If you previously ran Marianne without a conductor:

Before (direct execution, no longer supported for mzt run):

mzt run my-score.yaml

After (conductor required):

# One-time: start the conductor
mzt start

# Then run jobs as before
mzt run my-score.yaml

# The conductor stays running — no need to restart per job

setup.sh

The setup.sh script includes a --daemon flag that installs conductor dependencies (psutil for resource monitoring):

./setup.sh --daemon          # Install with conductor support
./setup.sh --dev --daemon    # Dev + conductor

This installs the daemon extras group, which includes psutil for the ResourceMonitor and SystemProbe components.

Troubleshooting

"Marianne conductor is not running"

The conductor is not reachable at the default socket path (/tmp/marianne.sock).

# Start the conductor
mzt start

# Verify it's running
mzt conductor-status

"Conductor is already running"

A conductor instance is already active. Check with:

mzt conductor-status

If the conductor is unresponsive but the PID file exists, it may have crashed:

# Stop cleans up stale PID files
mzt stop
mzt start

Stale PID File

If mzt stop reports "conductor is not running" but a PID file exists, the file is automatically cleaned up. If it persists:

rm /tmp/marianne.pid
mzt start

Permission Errors on Socket

The socket is created with 0o660 permissions by default (owner + group read/write). If another user needs access, adjust socket.permissions in the conductor config.
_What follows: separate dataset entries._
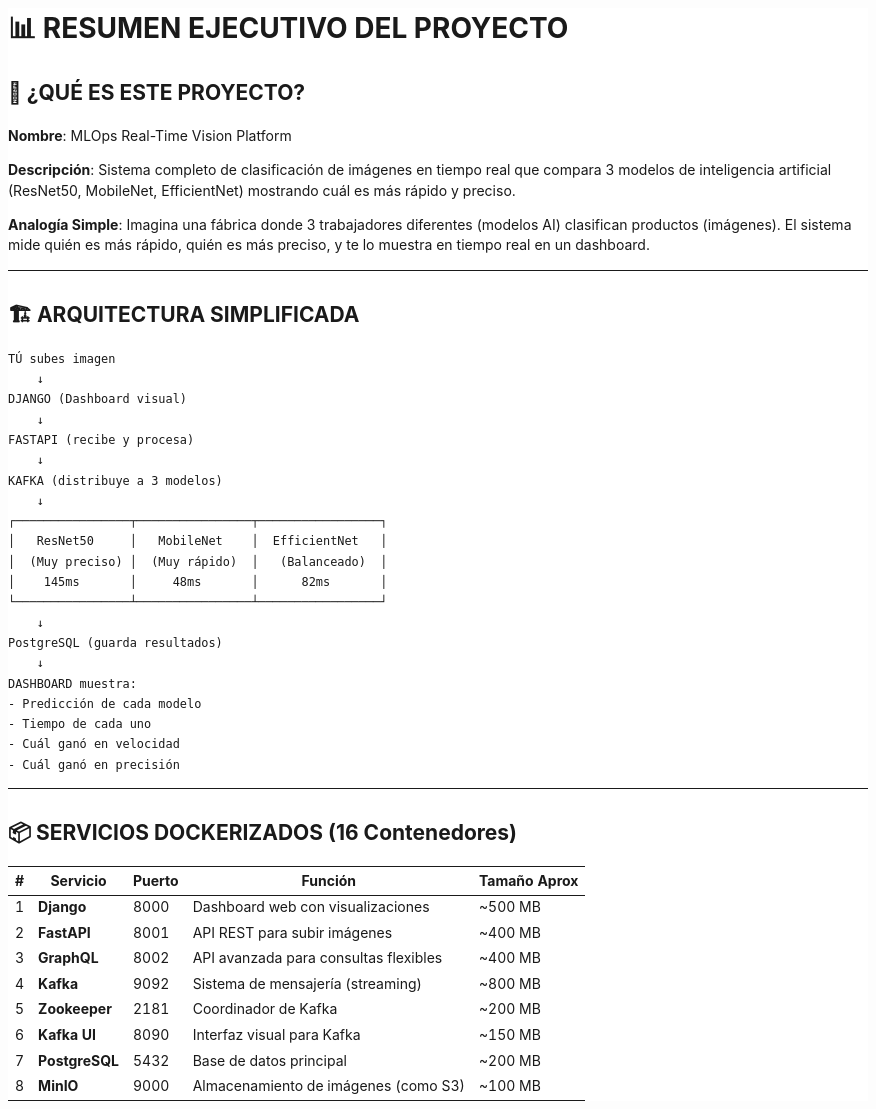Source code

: # 📊 RESUMEN EJECUTIVO DEL PROYECTO

## 🎯 ¿QUÉ ES ESTE PROYECTO?

**Nombre**: MLOps Real-Time Vision Platform

**Descripción**: Sistema completo de clasificación de imágenes en tiempo real que compara 3 modelos de inteligencia artificial (ResNet50, MobileNet, EfficientNet) mostrando cuál es más rápido y preciso.

**Analogía Simple**:
Imagina una fábrica donde 3 trabajadores diferentes (modelos AI) clasifican productos (imágenes). El sistema mide quién es más rápido, quién es más preciso, y te lo muestra en tiempo real en un dashboard.

---

## 🏗️ ARQUITECTURA SIMPLIFICADA

```
TÚ subes imagen
    ↓
DJANGO (Dashboard visual)
    ↓
FASTAPI (recibe y procesa)
    ↓
KAFKA (distribuye a 3 modelos)
    ↓
┌────────────────┬────────────────┬─────────────────┐
│   ResNet50     │   MobileNet    │  EfficientNet   │
│  (Muy preciso) │  (Muy rápido)  │   (Balanceado)  │
│    145ms       │     48ms       │      82ms       │
└────────────────┴────────────────┴─────────────────┘
    ↓
PostgreSQL (guarda resultados)
    ↓
DASHBOARD muestra:
- Predicción de cada modelo
- Tiempo de cada uno
- Cuál ganó en velocidad
- Cuál ganó en precisión
```

---

## 📦 SERVICIOS DOCKERIZADOS (16 Contenedores)

| # | Servicio | Puerto | Función | Tamaño Aprox |
|---|----------|--------|---------|--------------|
| 1 | **Django** | 8000 | Dashboard web con visualizaciones | ~500 MB |
| 2 | **FastAPI** | 8001 | API REST para subir imágenes | ~400 MB |
| 3 | **GraphQL** | 8002 | API avanzada para consultas flexibles | ~400 MB |
| 4 | **Kafka** | 9092 | Sistema de mensajería (streaming) | ~800 MB |
| 5 | **Zookeeper** | 2181 | Coordinador de Kafka | ~200 MB |
| 6 | **Kafka UI** | 8090 | Interfaz visual para Kafka | ~150 MB |
| 7 | **PostgreSQL** | 5432 | Base de datos principal | ~200 MB |
| 8 | **MinIO** | 9000 | Almacenamiento de imágenes (como S3) | ~100 MB |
The conductor also rejects symlinked socket paths as a security measure.

"Conductor does not support '...'. Restart the conductor"

The CLI is newer than the running conductor. This happens when you update Marianne code but don't restart the conductor — the running daemon still has the old code loaded and doesn't recognize new IPC methods.

# Pick up code changes
pip install -e ".[dev]"
mzt restart

"--escalation incompatible with conductor"

The --escalation flag requires interactive console prompts which are not available in conductor mode. Escalation is not currently supported when running through the conductor.

Orphan Recovery on Restart

When the conductor starts, it checks the persistent registry for jobs that were queued or running during the previous conductor session. These orphaned jobs are automatically marked as failed with the error message "Conductor restarted while job was active." Check for recovered orphans in the conductor logs:

manager.orphans_recovered count=2

Advisory Lock Conflicts

The conductor uses fcntl.flock() on the PID file to prevent concurrent starts. If you see "PID file locked" errors, another mzt start is in progress. Wait a moment and retry.

Force Stop

If the conductor is unresponsive to graceful shutdown:

mzt stop --force    # Sends SIGKILL instead of SIGTERM

This kills the process immediately without waiting for running jobs to complete. Use as a last resort — running jobs will not checkpoint cleanly.